Task directions — Would you write out the entries again, exactly as they are, but without images?

[The data — start]

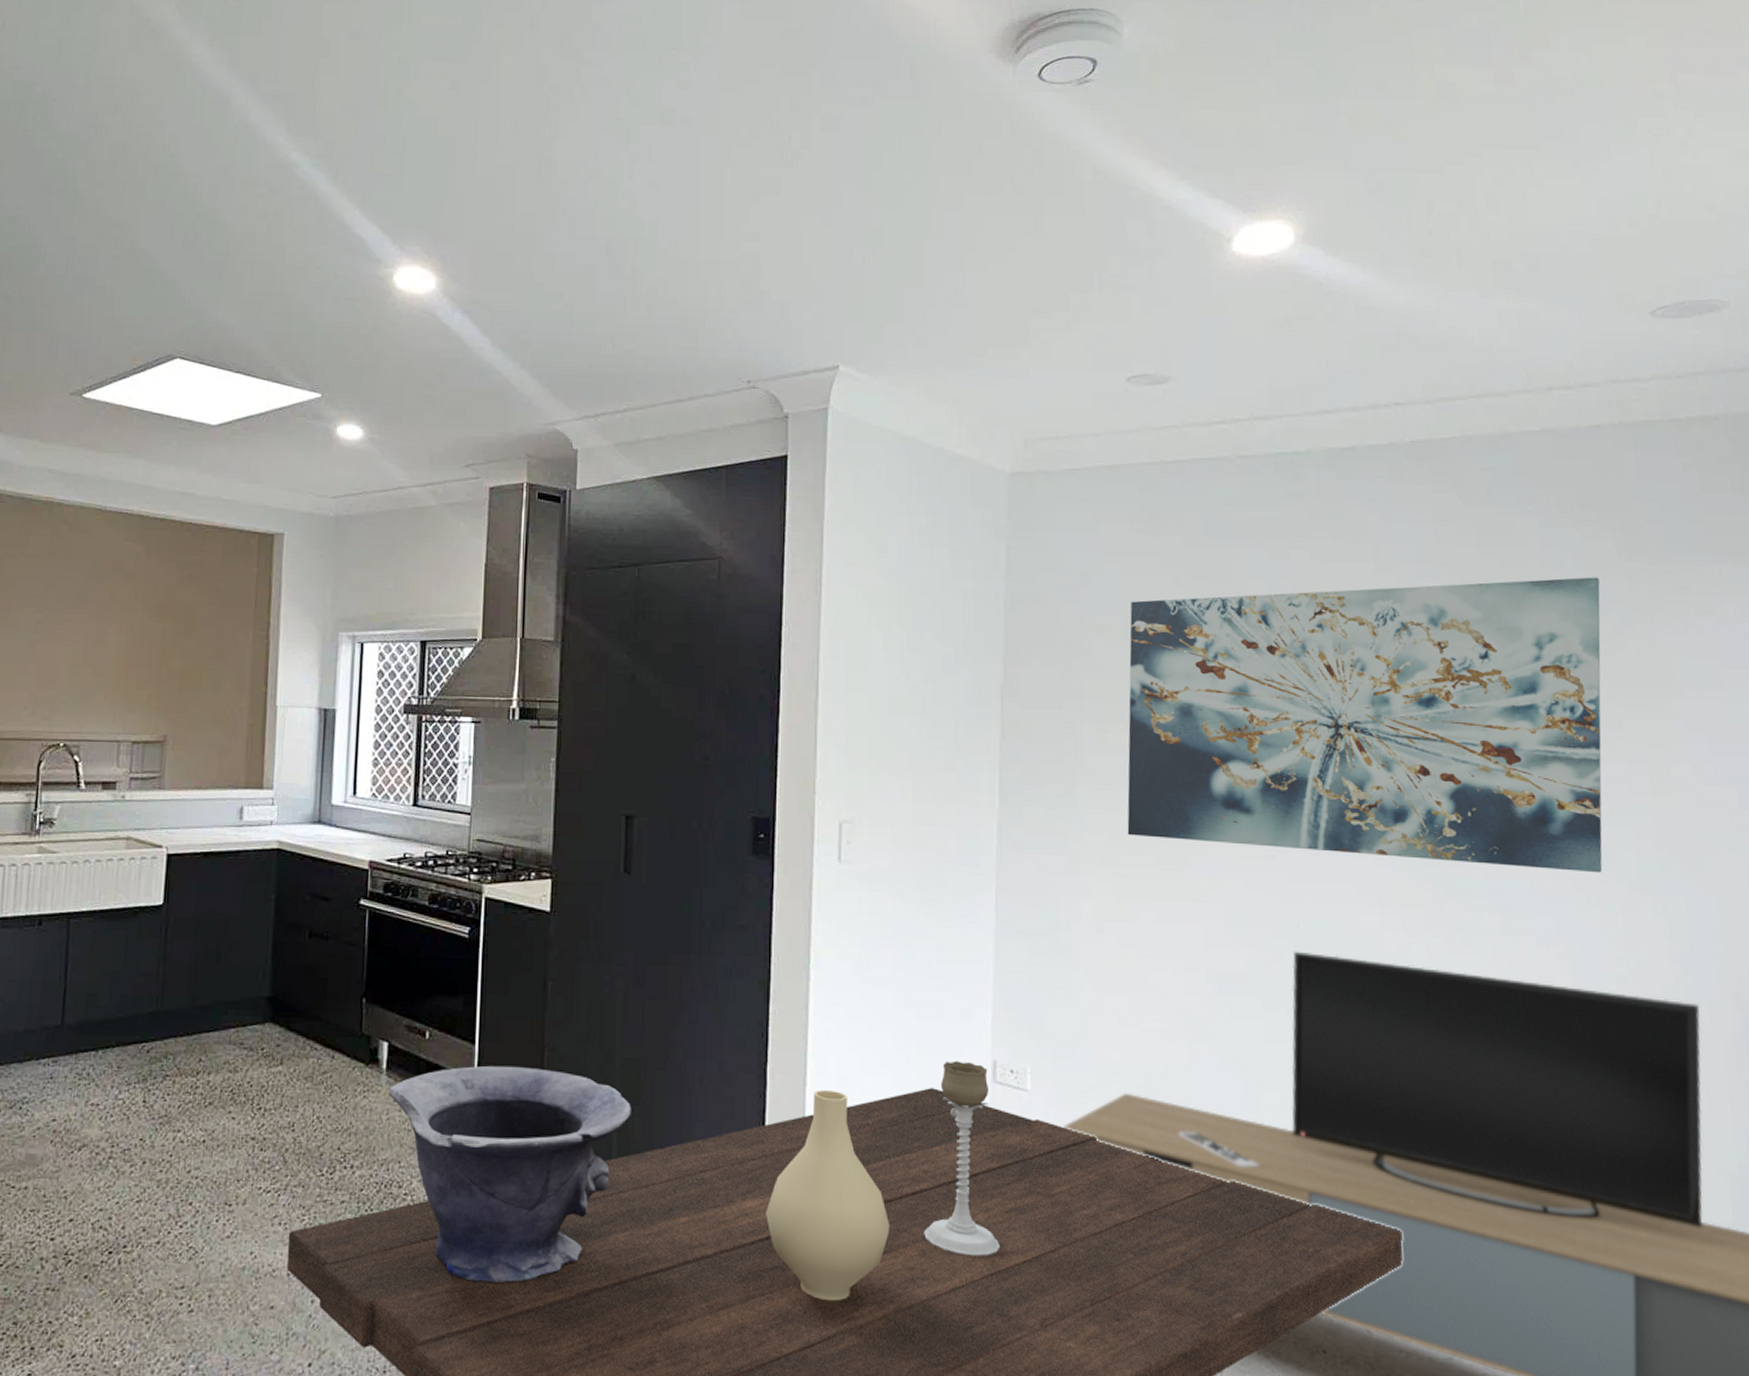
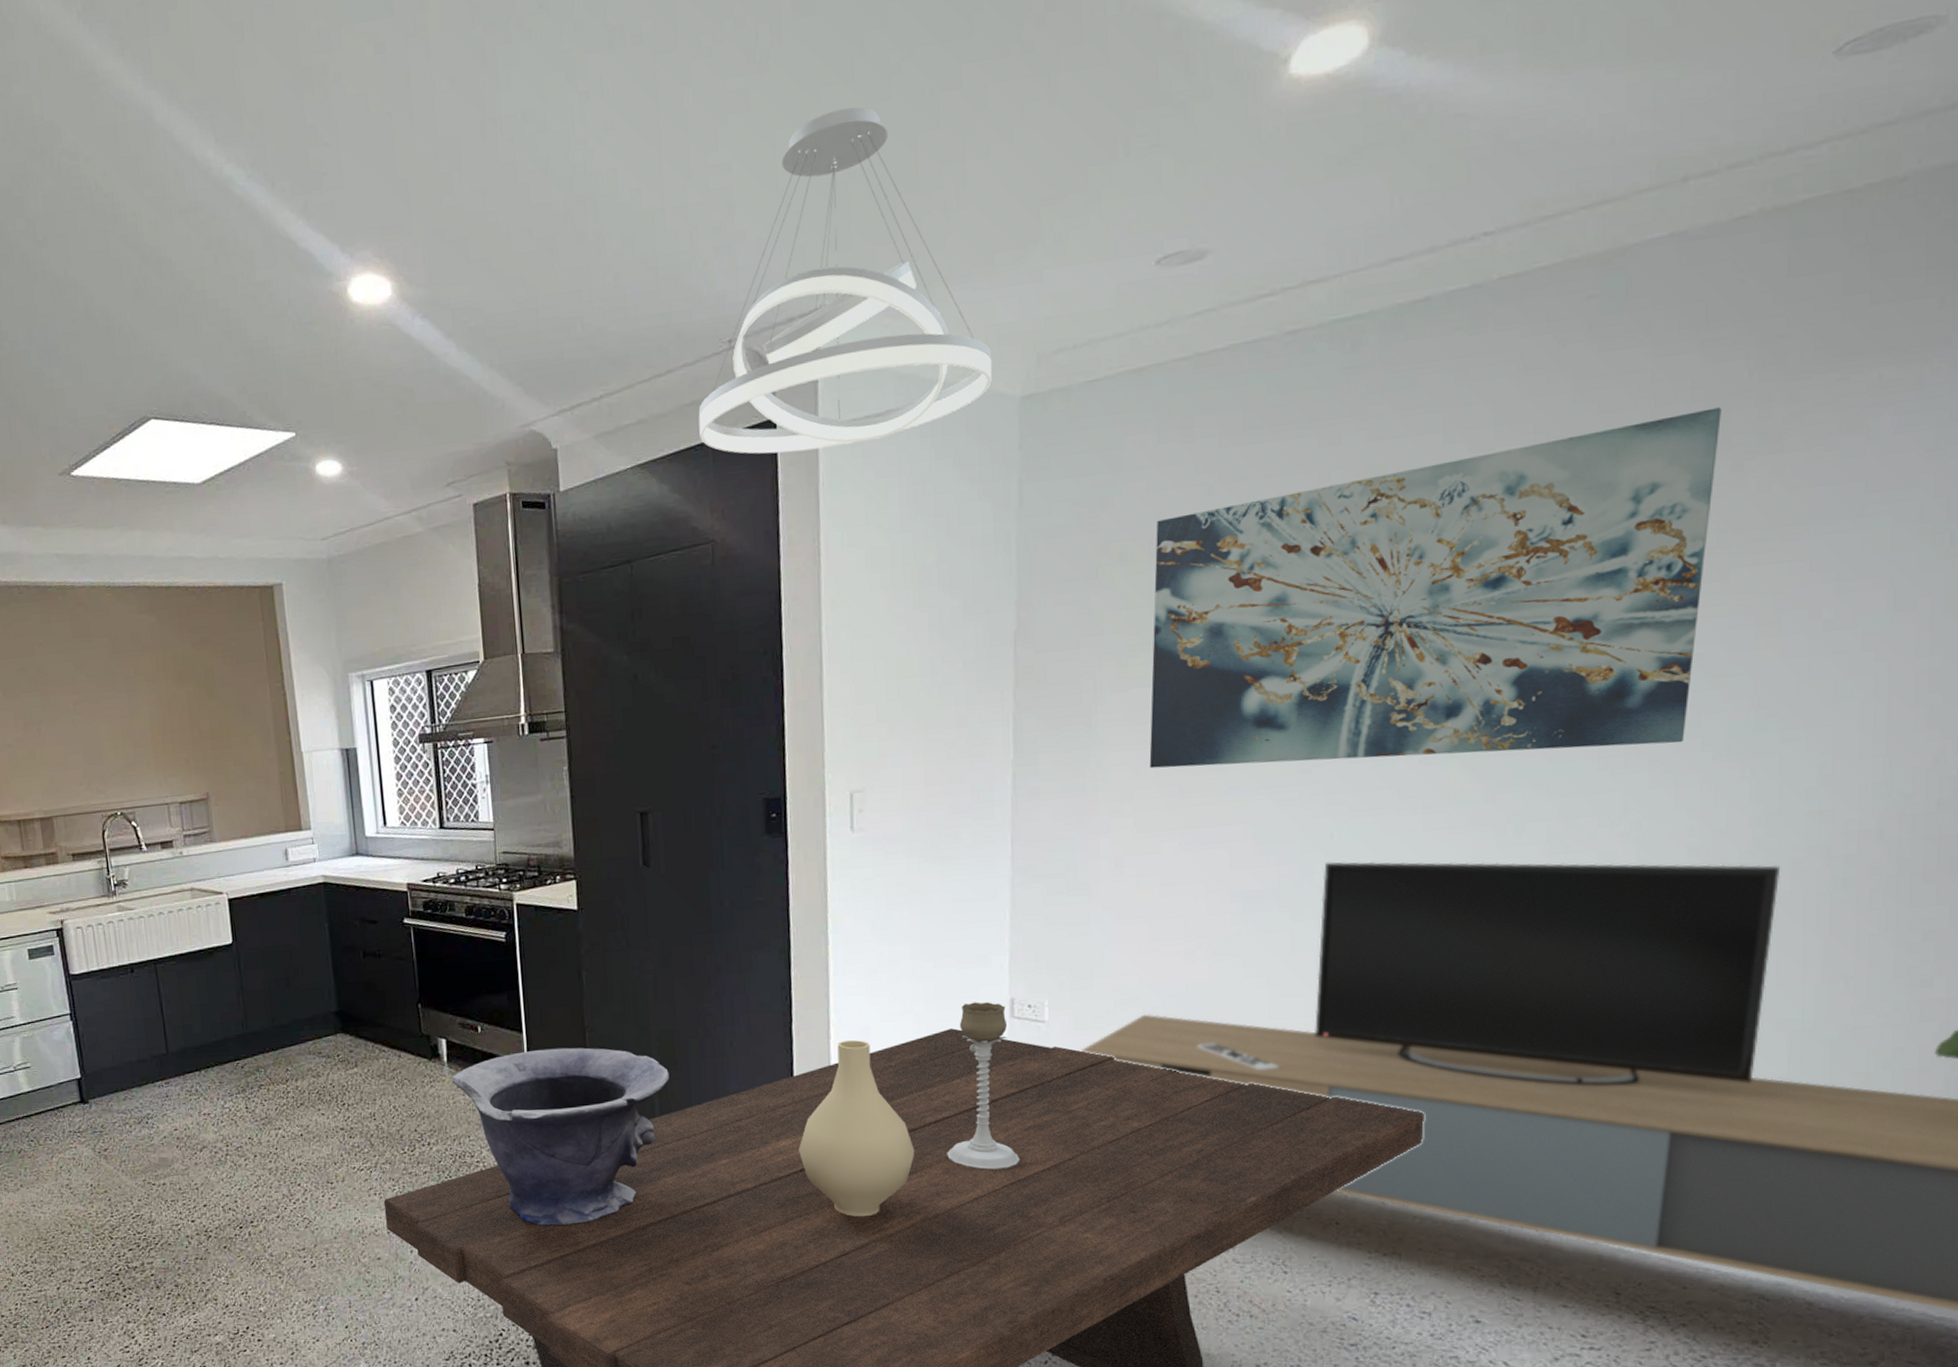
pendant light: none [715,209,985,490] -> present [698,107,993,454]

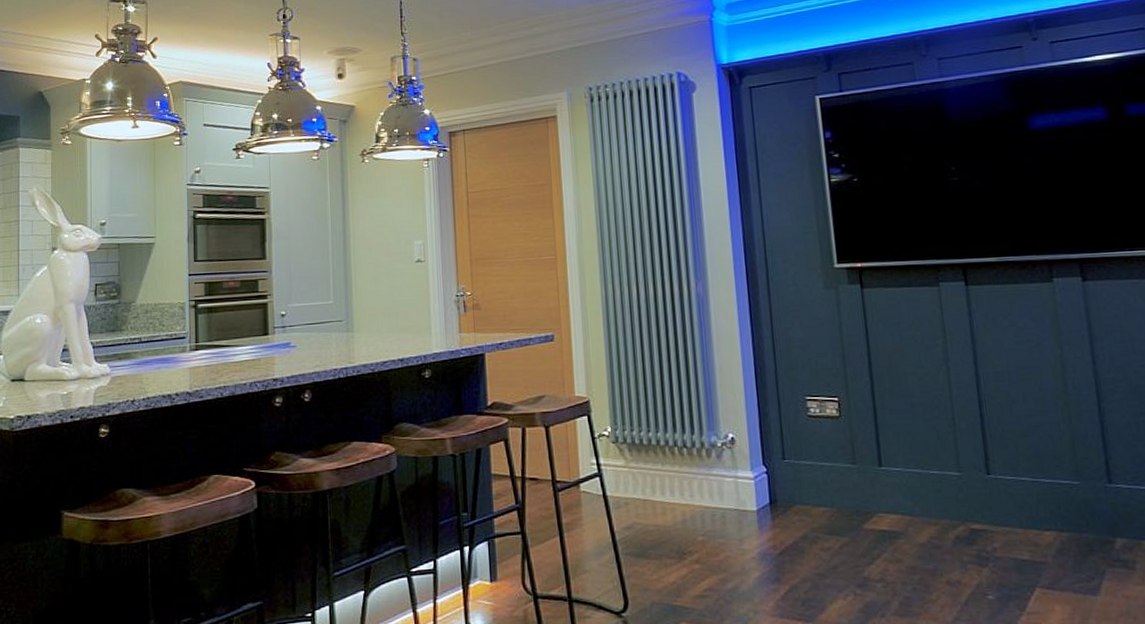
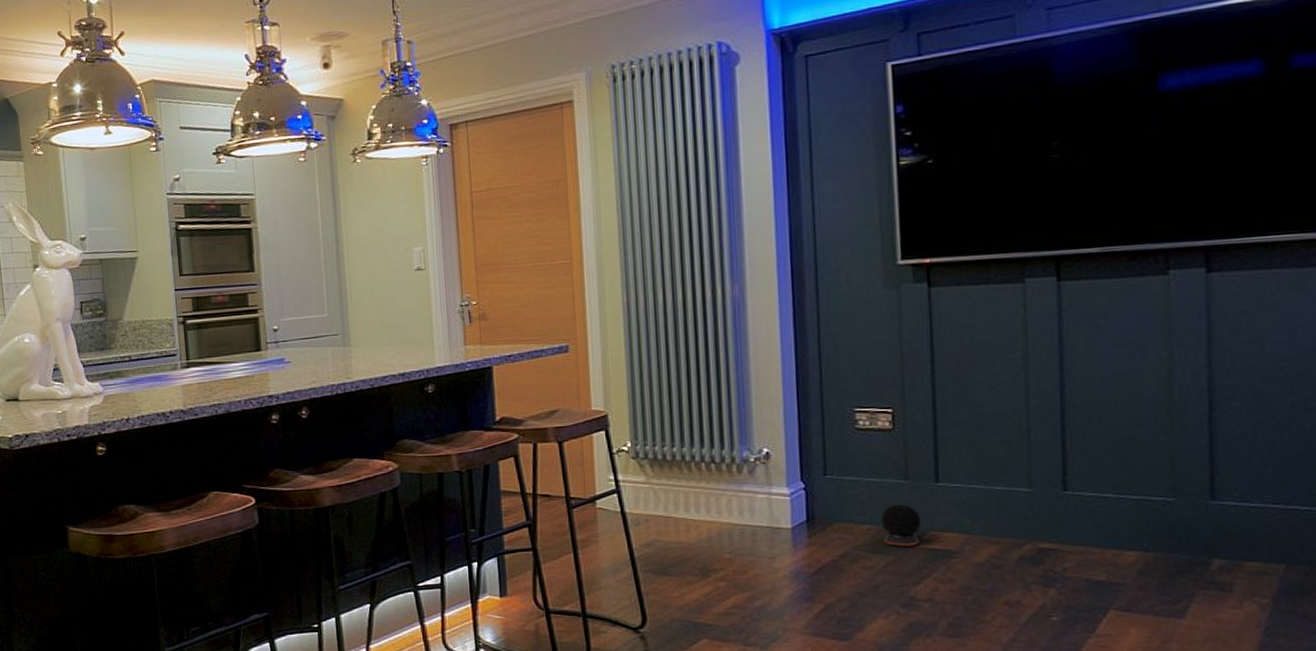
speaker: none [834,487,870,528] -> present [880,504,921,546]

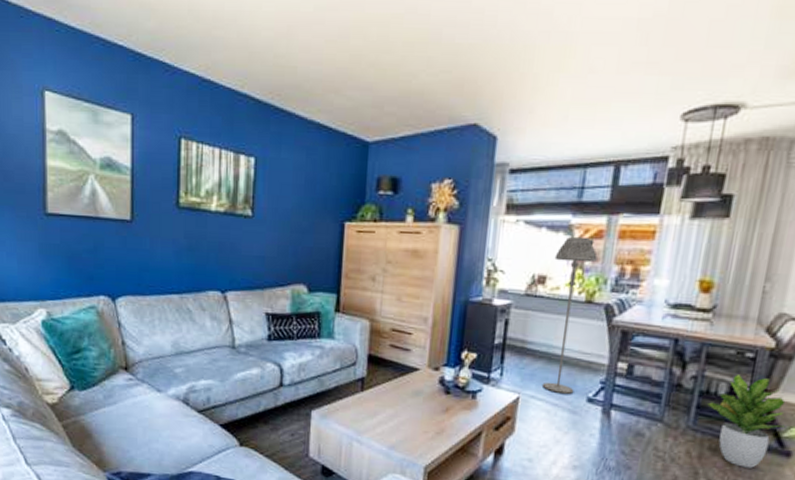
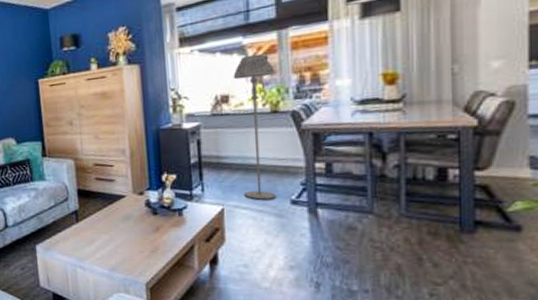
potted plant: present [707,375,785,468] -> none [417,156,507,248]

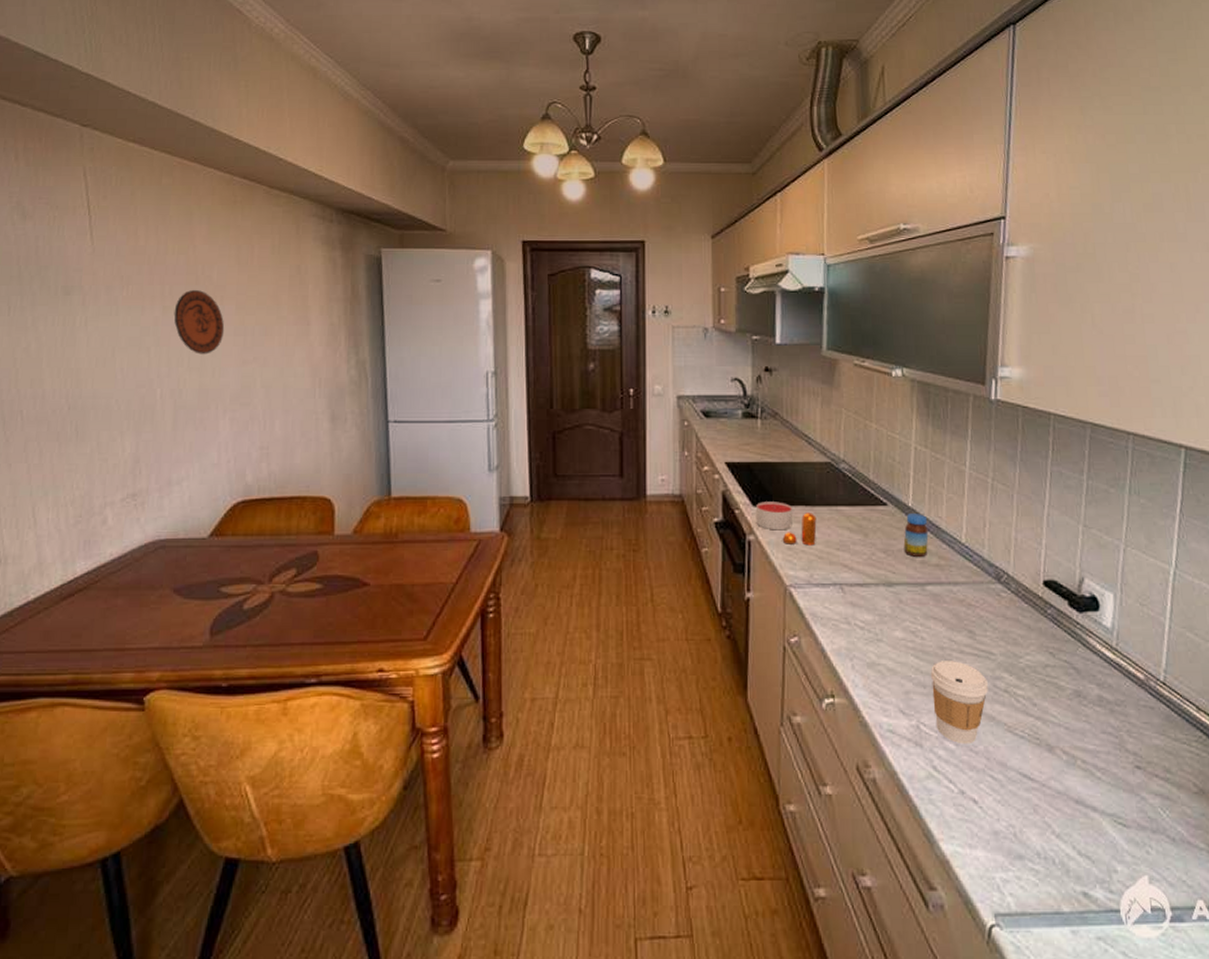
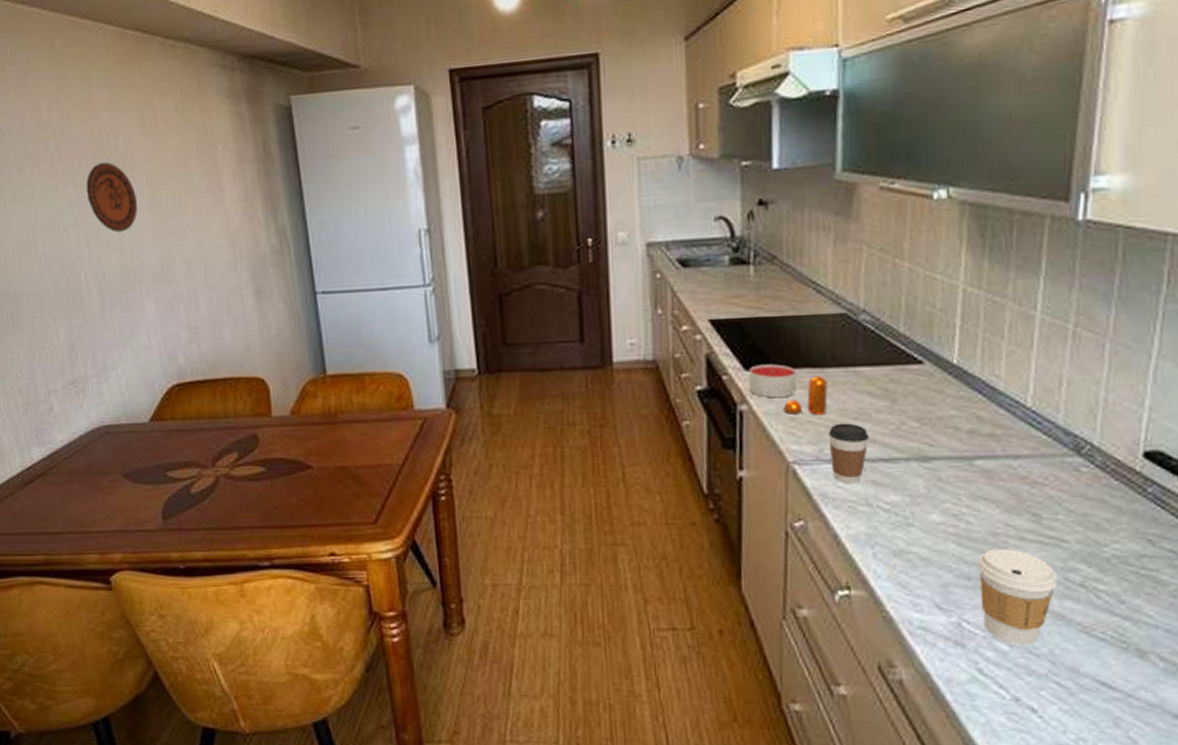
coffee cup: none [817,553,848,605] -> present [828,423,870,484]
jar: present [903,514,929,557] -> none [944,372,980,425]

[The data — finish]

Result —
pendant light: none [715,209,985,490] -> present [698,107,993,454]

speaker: none [834,487,870,528] -> present [880,504,921,546]

potted plant: present [707,375,785,468] -> none [417,156,507,248]

coffee cup: none [817,553,848,605] -> present [828,423,870,484]
jar: present [903,514,929,557] -> none [944,372,980,425]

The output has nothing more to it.